Na postoju w Woźnikach w przedostatnim dniu pielgrzymowania odpoczywali uczestnicy pielgrzymki cieszyńskiej.
- Idę dopiero piętnasty raz na Jasną Górę - żartuje Antoni Sajdok, pielgrzym z Cieszyna. - Z czasem namówiłem kolegę i od ośmiu lat on też pielgrzymuje. Z tegoroczną pogodą rzeczywiście jest niełatwo iść, ale przecież jednak idziemy...
- Zawsze chciałem pielgrzymować do znanych sanktuariów Maryjnych.
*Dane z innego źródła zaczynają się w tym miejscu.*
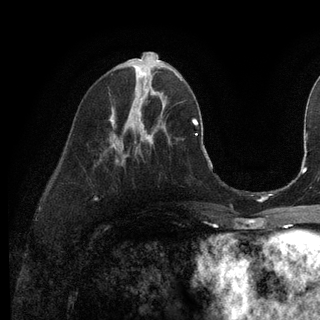
Breast MRI (dynamic contrast-enhanced), one axial slice; position 46 of 128 along the scan axis; cropped to one breast; dynamic contrast-enhanced series, time point 2 of 6 at this slice position (early post-contrast); 3 T; TE 2.8 ms, TR 7.3 ms; 1.2 mm slice thickness; 320 × 320 image matrix, field of view 225 × 225 mm. Female patient.
Annotated regions visible in this slice (semi-automatically segmented with operator editing):
- enhancing-tissue mask used for the functional tumour volume (all voxels passing the contrast-enhancement thresholds inside the analysis volume; usually the tumour): bounding box [x1, y1, x2, y2] px = [139, 92, 155, 114]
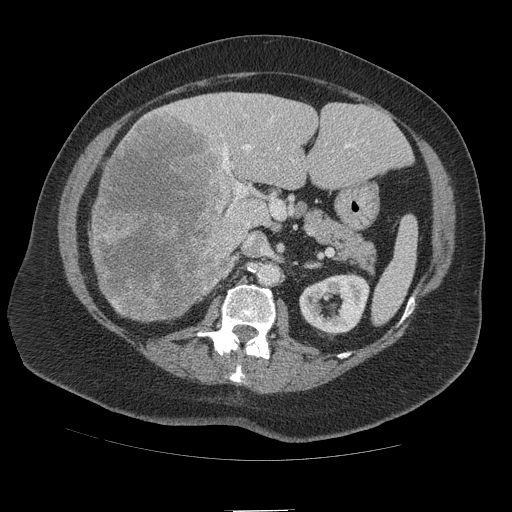
Contrast-enhanced abdominal CT (liver protocol), one axial slice. Position 53 of 109 along the scan axis. 140 kVp. Soft-tissue window (W 400 / L 40 HU). 2.5 mm slice thickness. 512 × 512 image matrix. Case-level facts recorded for this patient, not image findings: diagnosis: hepatocellular carcinoma (patient treated with transarterial chemoembolisation; whether this scan precedes or follows treatment is not stated here); TNM stage (as recorded): Stage-IVB; Child-Pugh class: A; tumour differentiation: poorly differentiated.
Outlined on this slice (semi-automatic segmentation, software-assisted and operator-edited):
- liver parenchyma outside the tumour (the mass and vessels are separate outlines, so this box may not span the whole liver): bounding box (x1, y1, x2, y2) in pixels: (90, 92, 412, 322)
- mass: (90, 109, 248, 322)
- portal vein: (220, 116, 351, 226)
Chętnie bym pojechał, ale finansowo nie mogę sobie pozwolić na dalsze podróże. Wybrałem więc takie bliskie spotkania z Matką Bożą na Jasnej Górze. I zyskuję na tym przede wszystkim czas modlitwy. Zwykle odmawiam codziennie Różaniec, ale nigdy na co dzień nie mogę poświęcić na modlitwę tyle czasu, ile na pielgrzymce. To jest też moc modlitwy, którą zanosi tych czterysta osób, wyprasza łaski. Na pielgrzymce też nie modlę się za siebie, zgodnie z radą kapłana: - Nie módlmy się za siebie, bo jeśli my będziemy się modlić za innych, to inni modląc się za nas w dwójnasób wyproszą dla nas to, czego nam trzeba - przyznaje Andrzej Łusiak z Cieszyna.
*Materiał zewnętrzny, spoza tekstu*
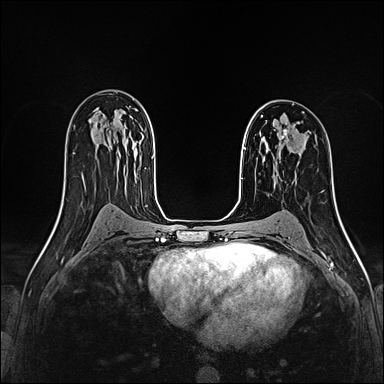
Breast MRI (dynamic contrast-enhanced), one axial slice; slice 100 of 160 in the series (ordered by position); dynamic contrast-enhanced series, time point 2 of 4 at this slice position (early post-contrast); 1.5 T; TE 2.4 ms, TR 5.2 ms; 1 mm slice thickness; 384 × 384 image matrix, field of view 290 × 290 mm. Female patient.
Structures marked on this image (semi-automatically segmented with operator editing):
- enhancing-tissue mask used for the functional tumour volume (all voxels passing the contrast-enhancement thresholds inside the analysis volume; usually the tumour): bounding box <273,129,289,159> (left, top, right, bottom; pixels)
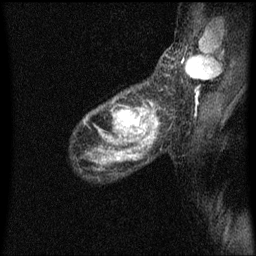
Breast MRI (dynamic contrast-enhanced), one sagittal slice; slice 44 of 60 in the series (ordered by position); dynamic contrast-enhanced series, image 2 of 3 at this slice position (ordered by acquisition); 1.5 T; TE 4.2 ms, TR 8.4 ms; 2 mm slice thickness; 256 × 256 image matrix, field of view 200 × 200 mm. Female patient, age 49 years.
Outlined on this slice (semi-automatic segmentation, software-assisted and operator-edited):
- analysis volume of interest (the breast-tissue region the enhancement analysis was run in; not a lesion): bounding box (x1, y1, x2, y2) in pixels: (103, 92, 157, 151)
- tumour enhancement mask (voxels above the 70 % enhancement threshold inside the analysis volume of interest): (120, 110, 144, 133)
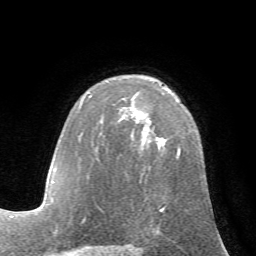
Breast MRI (dynamic contrast-enhanced), one axial slice. Position 44 of 72 along the scan axis. Cropped to one breast. Dynamic contrast-enhanced series, time point 2 of 7 at this slice position (early post-contrast). 1.5 T. TE 4.2 ms, TR 8.7 ms. 256 × 256 image matrix. Female patient.
Annotated regions visible in this slice (semi-automatic segmentation, software-assisted and operator-edited):
- enhancing-tissue mask used for the functional tumour volume (all voxels passing the contrast-enhancement thresholds inside the analysis volume; usually the tumour): bounding box <83,139,206,223> (left, top, right, bottom; pixels)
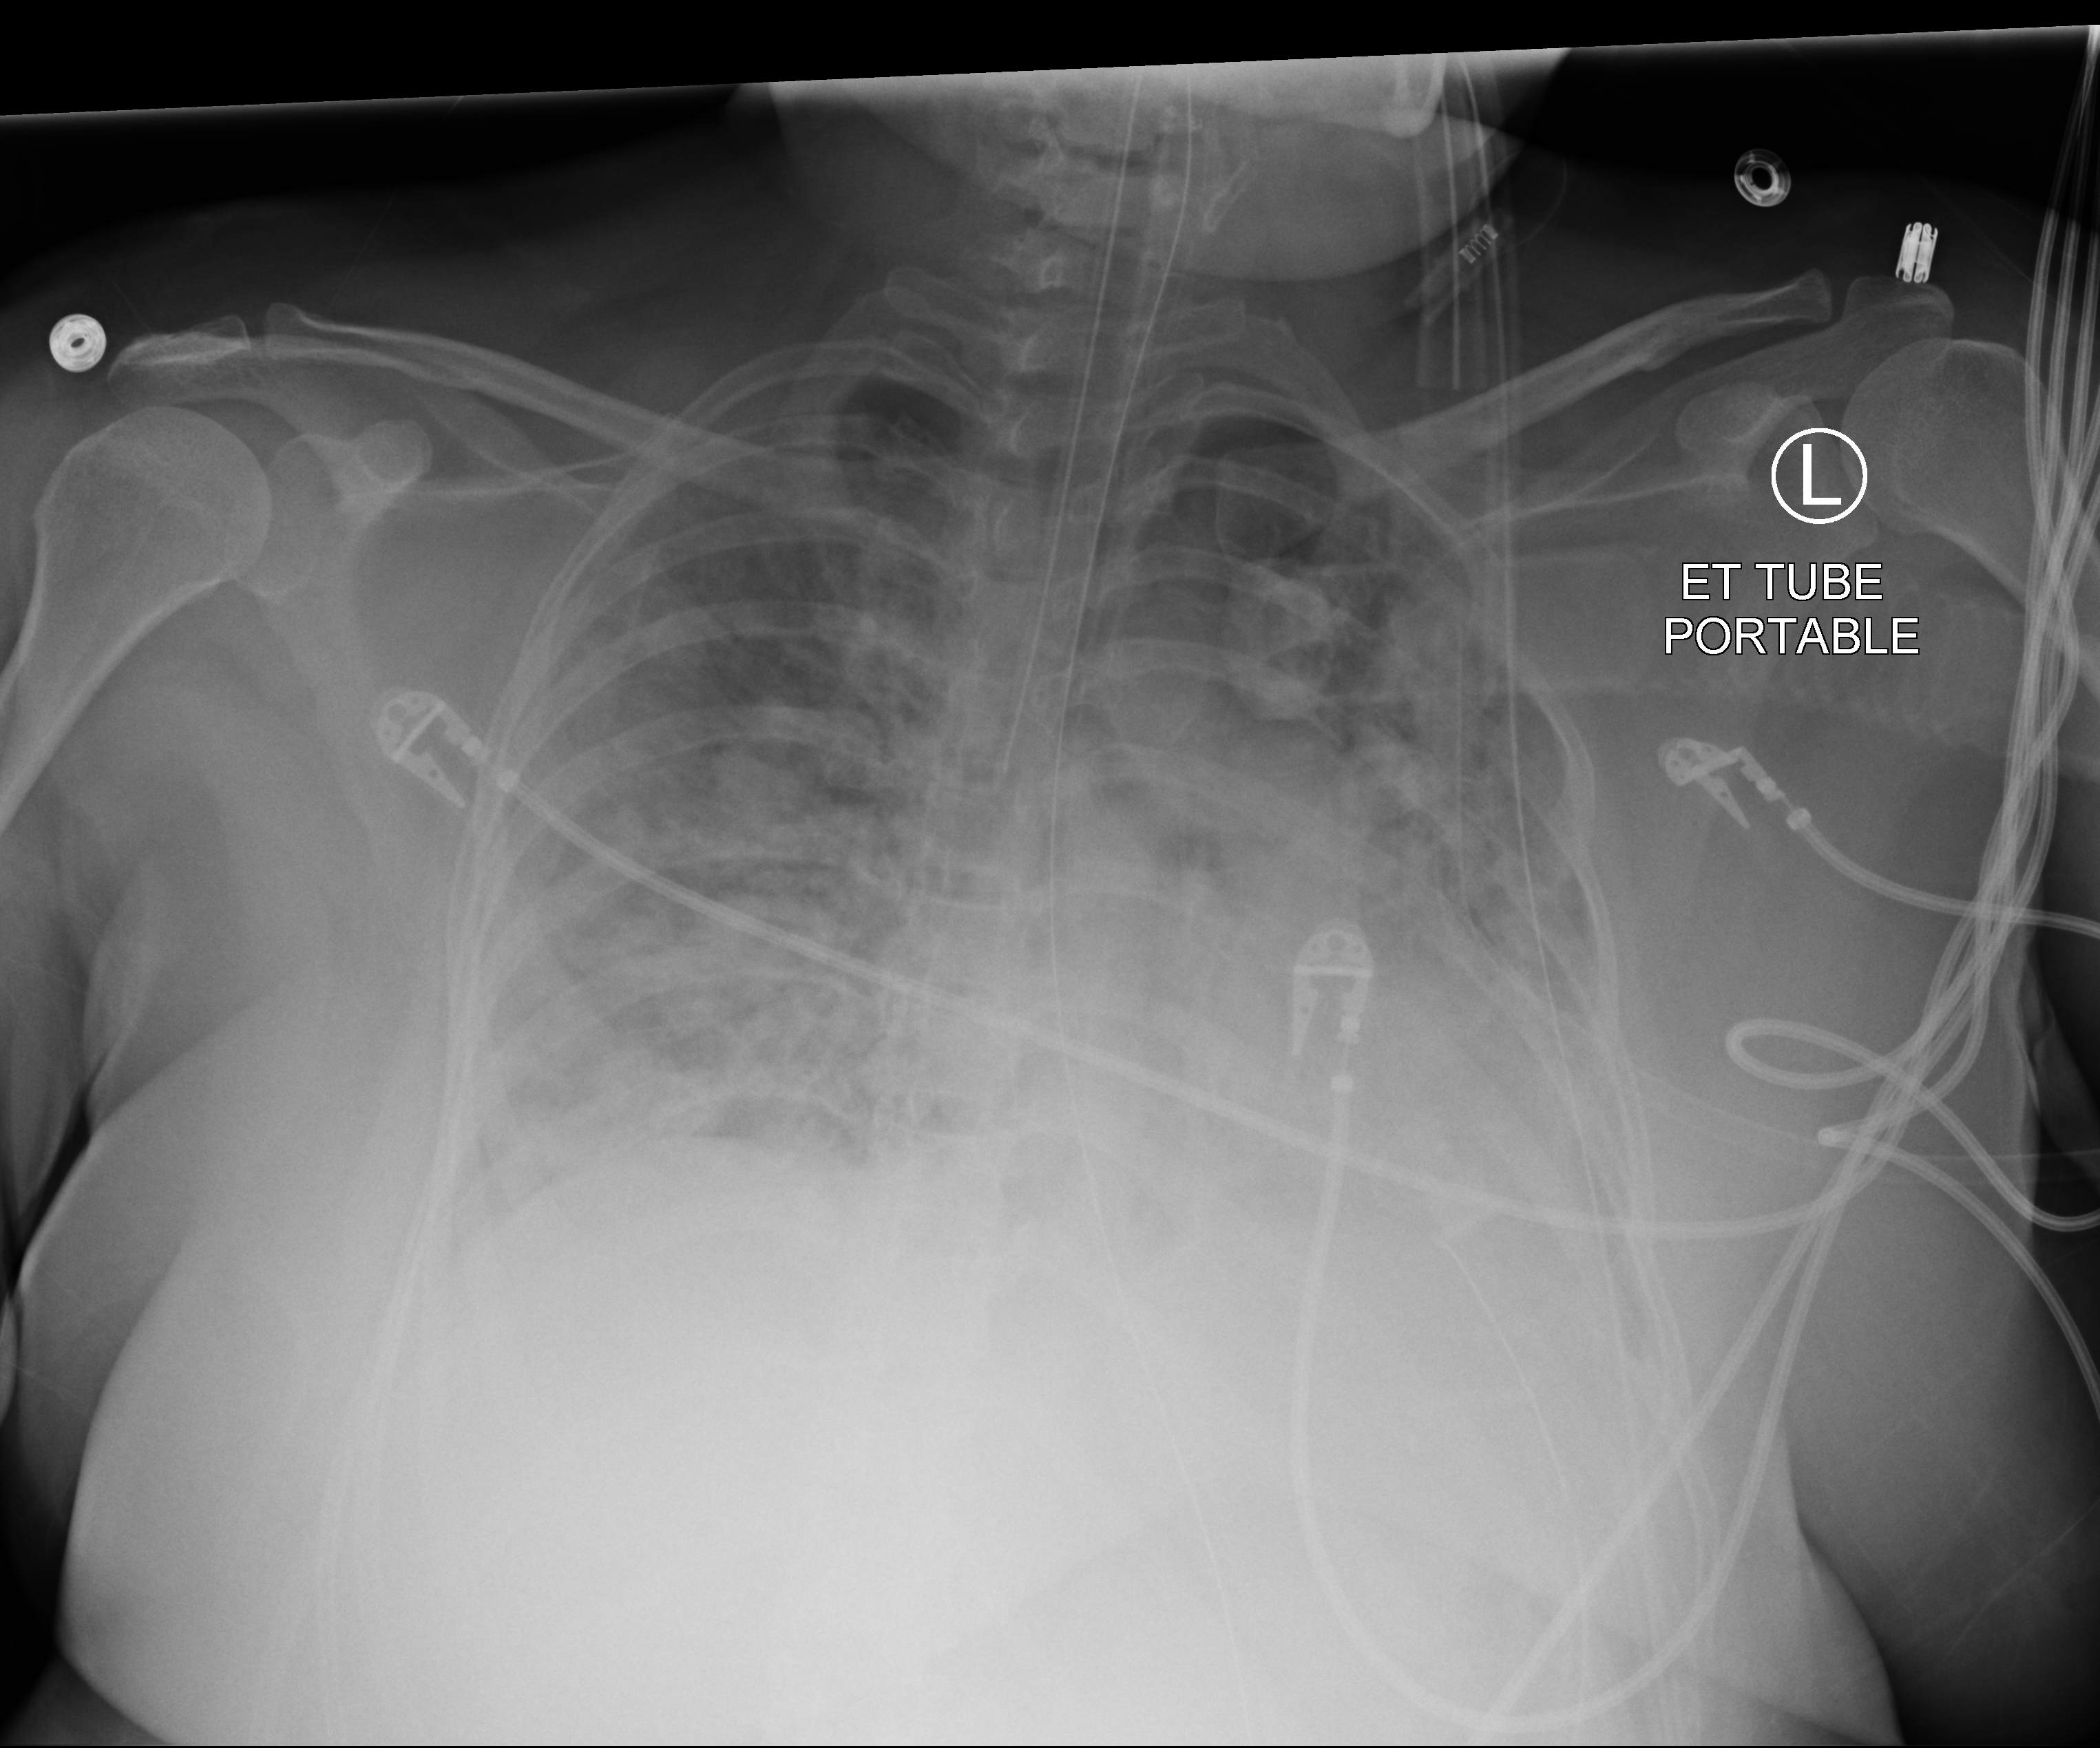
Portable chest radiograph, anteroposterior (AP) projection. Adult patient hospitalised with COVID-19, age 18–59 years.
Admission-level facts for this patient (not findings on this image; timing relative to this image not recorded): admitted to intensive care during this hospital stay: yes; length of hospital stay: 10 days.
Jadwiga Hutnicka ze Strumienia pielgrzymuje z wnuczkiem, 3-letnim Szymonkiem, córką i synem - klerykiem. - Ja idę już dwunasty raz, a Szymon - trzeci. I jest bardzo dzielnym pielgrzymem. Jesteśmy z niego dumni. Co roku mamy intencje, które zanosimy na Jasną Górę, prosząc Matkę Bożą o wstawiennictwo. A pogoda wprawdzie w tym roku była niełatwa, ale w sumie - do zniesienia. Upał jest łatwiejszy do zniesienia, kiedy się idzie, a jeśli się przestrzega noszenia nakrycia głowy czy picia co chwilę łyk wody - to się dojdzie. Doświadczenie w pielgrzymowaniu jest ważne - i z roku na rok jest coraz łatwiej.